We have the same type of output page for congestive heart failure. We don't provide estimates on the prevalence in the cost for beneficiary broken out by age group for congestive heart failure. That's because the number of observations in the MEPS data of people who had congestive heart failure isn't large enough to estimate by age group. So we just don't have large enough samples to do that. You'll see insufficient data to estimate.

Here is hypertension. It's a huge cost because of the very high prevalence of the disease. You see almost two-thirds of people age 65 and over in Kansas' Medicaid population were estimated to have hypertension, and that translates into about $74 million in expenditures in Kansas alone, and over $16 billion in the United States' Medicaid program overall.

Here's a similar page for stroke. There's diabetes. Cancer. Then there's a summary page for all the selected diseases, which doesn't provide the information on the prevalence and the per-person costs. It's just the total estimated costs in the Medicaid population. So you can just get a nice summary snapshot by looking at that screen.
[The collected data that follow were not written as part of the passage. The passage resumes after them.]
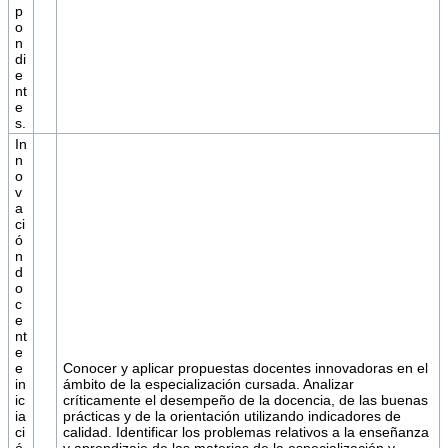
p
o
n
di
e
nt
e
s.
In
n
o
v
a
ci
ó
n
d
o
c
e
nt
e
e
Conocer y aplicar propuestas docentes innovadoras en el
in
ámbito de la especialización cursada. Analizar
ic
críticamente el desempeño de la docencia, de las buenas
ia
prácticas y de la orientación utilizando indicadores de
ci
calidad. Identificar los problemas relativos a la enseñanza
ó
y aprendizaje de las materias de la especialización y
Then on this page or on any of these pages on this calculated cost screen, you can print the output if you want to. You can save the outputs to a file you could import into Excel and do some calculations on it if you want to. As I mentioned in the very beginning, you can save the inputs into an MCC file and those inputs--the prevalence, the size of the Medicaid population--can be used and saved in future analyses. You can always be back. That's pretty much the end of the calculator.

I hope it's apparent that it's quite simple to use. It's pretty intuitive. We provide lots of information on the screens, but as I said, you can always go to the documentation on the CDC Web site for a more detailed user's guide and also a more detailed technical explanation of what went into the calculation.

If you want to get out of the calculator, you have to go back to the main menu. Click on return to main and then you would click on this button here that says exit calculator.

But for now, I'm going to exit my desktop demonstration and we'll go back to the main presentation.